Pour créer un moteur de 120 tonnes de poussée, il était nécessaire de passer de la combinaison éprouvée oxygène-alcool liquide au couple oxygène-kérosène liquide, permettant une progression d’impulsion d’environ 20%. Pour réduire les risque d’échec dans cette nouvelle conception, deux équipes ont été embauché par le NII-88 : l 'OKB-456 de Glushko basé à Khimki et un département du NII-1 sous la direction du designer en chef Aleksandr P. Polyarniy, un ancien associé d'avant-guerre de Korolev au GIRD. Le moteur de Glushko, désigné le RD-110, était le tout premier moteur à oxygène liquide à haute poussée à être conçu sous sa direction. Traditionnellement, Glushko était réticent à utiliser de l'oxygène liquide en raison d'obstacles techniques liés à la vibration et préférait les oxydants à base d'azote.

Moteur RD-110 développé par Glushko

Dans sa conception du nouveau moteur, il avait choisi de ne pas adopter une approche entièrement nouvelle. Il utilisait l'ancienne chambre de combustion du moteur A-4 et l'avait agrandie pour qu'elle corresponde aux caractéristiques de performance requises pour le R-3. Comme pour les moteurs, Korolev a confié le développement du système de guidage du R-3 à deux groupes concurrents. Un système autonome traditionnel serait développé par NII-885 sous la direction des concepteurs en chef Ryazanskiy et Pilyugin, et une deuxième équipe, sous la direction d'un spécialiste de l'orientation Boris M. Konoplev au NII-20 (pour les systèmes radio) et A. I. Charin au NII-49 (pour les unités gyroscopiques).
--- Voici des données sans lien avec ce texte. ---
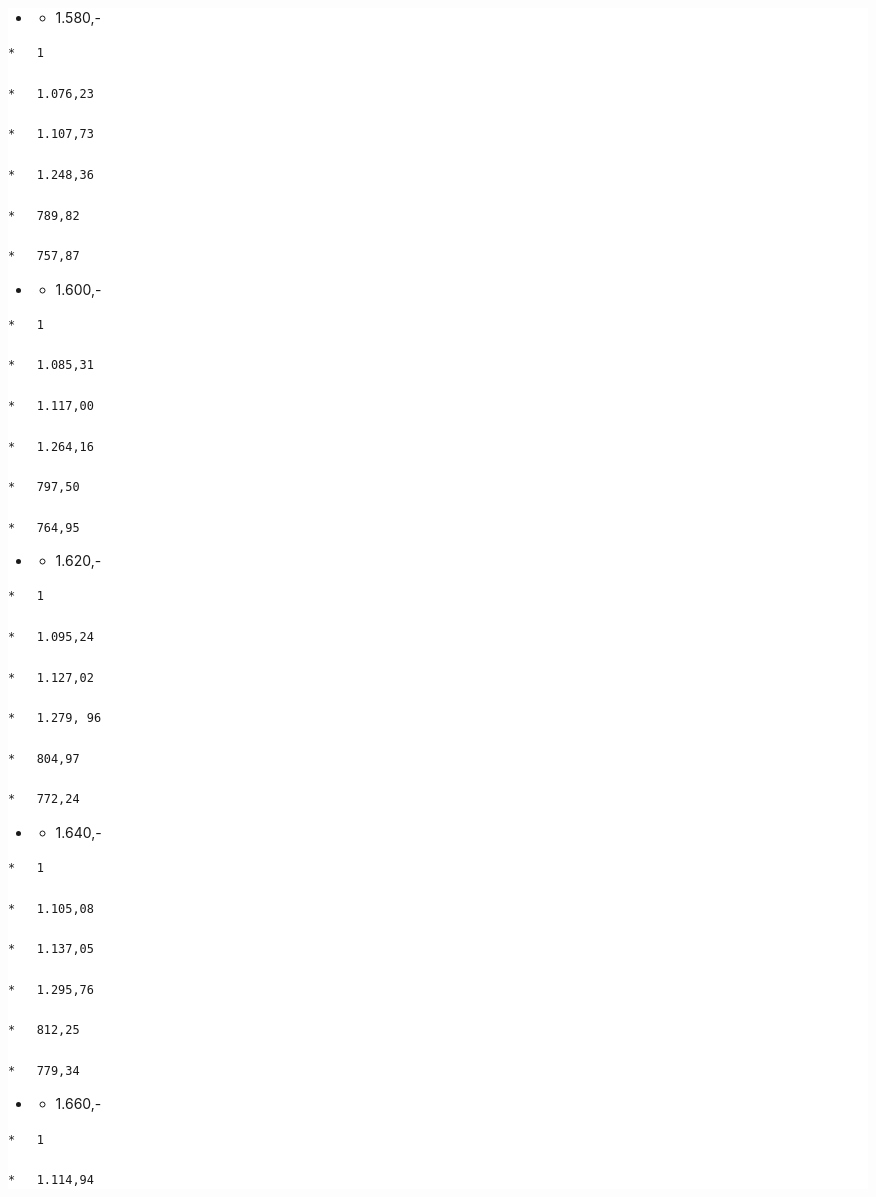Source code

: 
*    *   1.580,-

    *   1

    *   1.076,23

    *   1.107,73

    *   1.248,36

    *   789,82

    *   757,87


*    *   1.600,-

    *   1

    *   1.085,31

    *   1.117,00

    *   1.264,16

    *   797,50

    *   764,95


*    *   1.620,-

    *   1

    *   1.095,24

    *   1.127,02

    *   1.279, 96

    *   804,97

    *   772,24


*    *   1.640,-

    *   1

    *   1.105,08

    *   1.137,05

    *   1.295,76

    *   812,25

    *   779,34


*    *   1.660,-

    *   1

    *   1.114,94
Le R-3 nécessitait de tels développements technologiques que le Conseil scientifique et technique du NII-88 a recommandé que certaines des nouvelles technologies adoptées pour le R-3 soient testées sur une fusée expérimentale plus petite connue sous le nom de le R-3A. Basée sur le R-2, le R-3A testerait de nouvelles méthodes de construction, des systèmes de guidage et des propulseurs à haute énergie. Le R-3A a été présenté en 1949 pour avoir une autonomie de 900 à 1000 km avec une charge utile de 1530 kg, et une poussée de décollage de 40 tonnes. Le R-3A pouvait également servir de prototype pour un IRBM plus modeste. Les essais en vol du R-3A étaient prévus pour octobre 1951, les lancements du R-3 débutant en 1952 ou 1953 au plus tôt.

Au moment où le travail sur le R-3 prenait toute son importance, l'équipe de l'académicien Keldysh a mis fin à ses travaux sur le bombardier antipodal Sanger-Bredt. Depuis 1946, début des recherches, de nombreux obstacles techniques étaient venus ralentir puis mettre fin au projet.